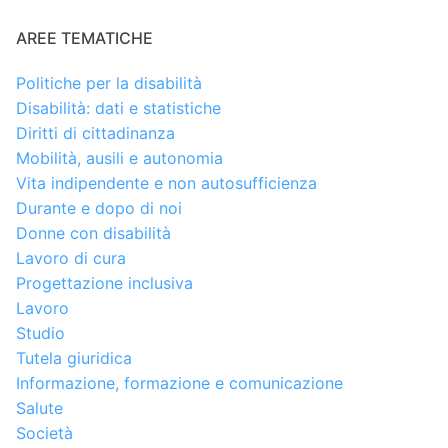
AREE TEMATICHE
Politiche per la disabilità
Disabilità: dati e statistiche
Diritti di cittadinanza
Mobilità, ausili e autonomia
Vita indipendente e non autosufficienza
Durante e dopo di noi
Donne con disabilità
Lavoro di cura
Progettazione inclusiva
Lavoro
Studio
Tutela giuridica
Informazione, formazione e comunicazione
Salute
Società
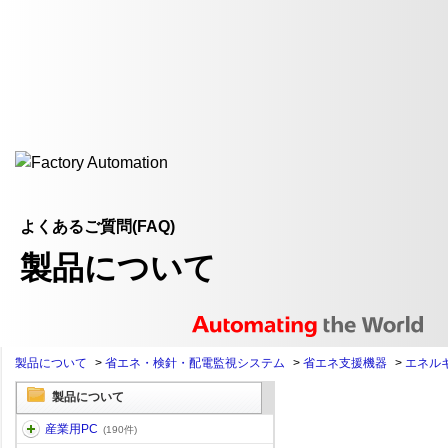
よくあるご質問(FAQ)
製品について
製品について
>
省エネ・検針・配電監視システム
>
省エネ支援機器
>
エネル
製品について
産業用PC
(190件)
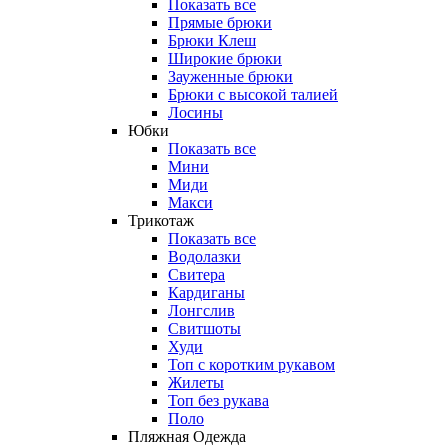
Показать все
Прямые брюки
Брюки Клеш
Широкие брюки
Зауженные брюки
Брюки с высокой талией
Лосины
Юбки
Показать все
Мини
Миди
Макси
Трикотаж
Показать все
Водолазки
Свитера
Кардиганы
Лонгслив
Свитшоты
Худи
Топ с коротким рукавом
Жилеты
Топ без рукава
Поло
Пляжная Одежда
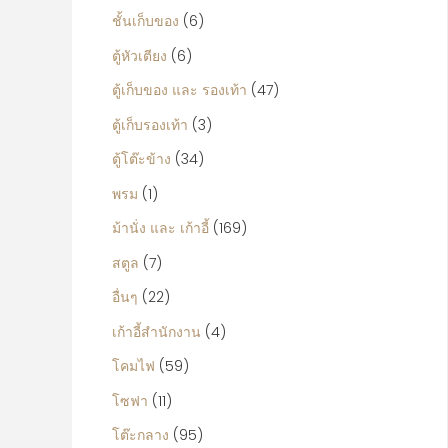
:
ชั้นเก็บของ
(6)
ตู้หัวเตียง
(6)
ตู้เก็บของ และ รองเท้า
(47)
ตู้เก็บรองเท้า
(3)
ตู้โต๊ะข้าง
(34)
พรม
(1)
ม้านั่ง และ เก้าอี้
(169)
สตูล
(7)
อื่นๆ
(22)
เก้าอี้สำนักงาน
(4)
โคมไฟ
(59)
โซฟา
(11)
โต๊ะกลาง
(95)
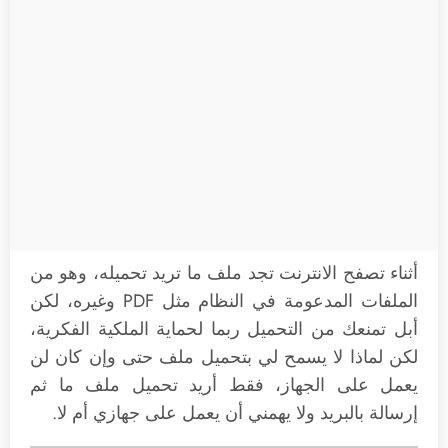
أثناء تصفح الانترنت تجد ملف ما تريد تحميله، وهو من
الملفات المدعومة في النظام مثل PDF وغيره، لكن
أبل تمنعك من التحميل ربما لحماية الملكية الفكرية،
لكن لماذا لا يسمح لي بتحميل ملف حتى وإن كان لن
يعمل على الجهاز، فقط أريد تحميل ملف ما ثم
إرسالة بالبريد ولا يهمني أن يعمل على جهازي أم لا.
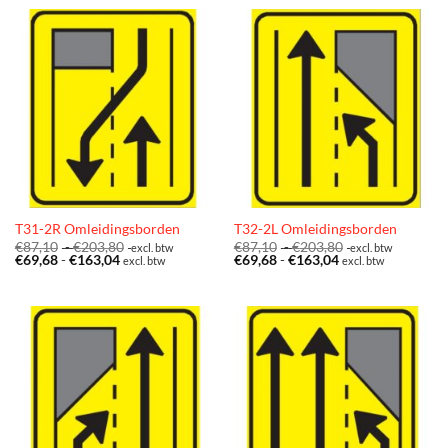
€163,04
€163,04
T31-2R Omleidingsborden
T32-2L Omleidingsborden
Prijsklasse:
Prijsklasse:
€
87,10
-
€
203,80
€
87,10
-
€
203,80
excl. btw
excl. btw
Prijsklasse:
€87,10
Prijsklasse:
€87,10
€
69,68
-
€
163,04
€
69,68
-
€
163,04
excl. btw
excl. btw
€69,68
tot
€69,68
tot
tot
€203,80
tot
€203,80
€163,04
€163,04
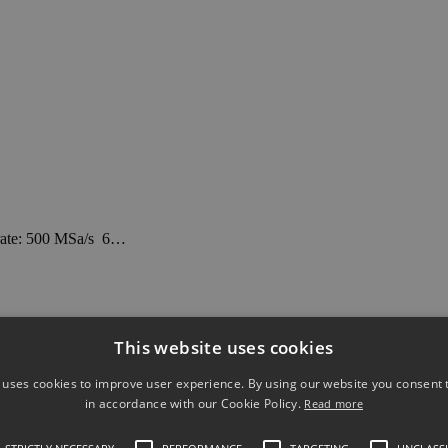
ate: 500 MSa/s 6…
This website uses cookies
 uses cookies to improve user experience. By using our website you consent t
in accordance with our Cookie Policy.
Read more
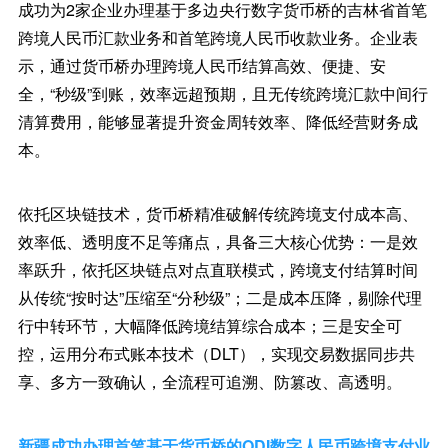
成功为2家企业办理基于多边央行数字货币桥的吉林省首笔
跨境人民币汇款业务和首笔跨境人民币收款业务。企业表
示，通过货币桥办理跨境人民币结算高效、便捷、安
全，“秒级”到账，效率远超预期，且无传统跨境汇款中间行
清算费用，能够显著提升资金周转效率、降低经营财务成
本。
依托区块链技术，货币桥精准破解传统跨境支付成本高、
效率低、透明度不足等痛点，具备三大核心优势：一是效
率跃升，依托区块链点对点直联模式，跨境支付结算时间
从传统“按时达”压缩至“分秒级”；二是成本压降，剔除代理
行中转环节，大幅降低跨境结算综合成本；三是安全可
控，运用分布式账本技术（DLT），实现交易数据同步共
享、多方一致确认，全流程可追溯、防篡改、高透明。
新疆成功办理首笔基于货币桥的ODI数字人民币跨境支付业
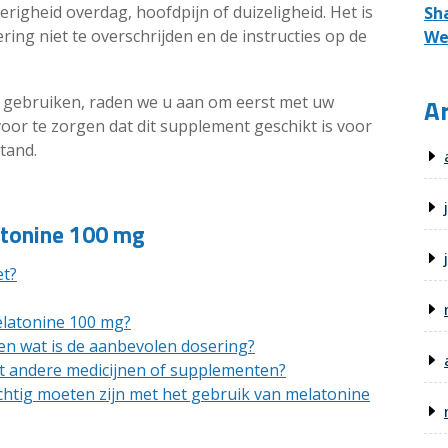
righeid overdag, hoofdpijn of duizeligheid. Het is
Sh
ng niet te overschrijden en de instructies op de
We
Ar
 gebruiken, raden we u aan om eerst met uw
voor te zorgen dat dit supplement geschikt is voor
tand.
atonine 100 mg
et?
elatonine 100 mg?
n wat is de aanbevolen dosering?
t andere medicijnen of supplementen?
zichtig moeten zijn met het gebruik van melatonine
=====
→ What is being asked:
Only the lines from the one containing "成功为2家企业办理基于多边央行数字货币桥的吉林省首笔" through the final line of the data are to be written out, exactly as they stand and without pictures.

→ Task result:
成功为2家企业办理基于多边央行数字货币桥的吉林省首笔
跨境人民币汇款业务和首笔跨境人民币收款业务。企业表
示，通过货币桥办理跨境人民币结算高效、便捷、安
全，“秒级”到账，效率远超预期，且无传统跨境汇款中间行
清算费用，能够显著提升资金周转效率、降低经营财务成
本。
依托区块链技术，货币桥精准破解传统跨境支付成本高、
效率低、透明度不足等痛点，具备三大核心优势：一是效
率跃升，依托区块链点对点直联模式，跨境支付结算时间
从传统“按时达”压缩至“分秒级”；二是成本压降，剔除代理
行中转环节，大幅降低跨境结算综合成本；三是安全可
控，运用分布式账本技术（DLT），实现交易数据同步共
享、多方一致确认，全流程可追溯、防篡改、高透明。
新疆成功办理首笔基于货币桥的ODI数字人民币跨境支付业
righeid overdag, hoofdpijn of duizeligheid. Het is
Sh
ng niet te overschrijden en de instructies op de
We
Ar
 gebruiken, raden we u aan om eerst met uw
voor te zorgen dat dit supplement geschikt is voor
tand.
atonine 100 mg
et?
elatonine 100 mg?
n wat is de aanbevolen dosering?
t andere medicijnen of supplementen?
zichtig moeten zijn met het gebruik van melatonine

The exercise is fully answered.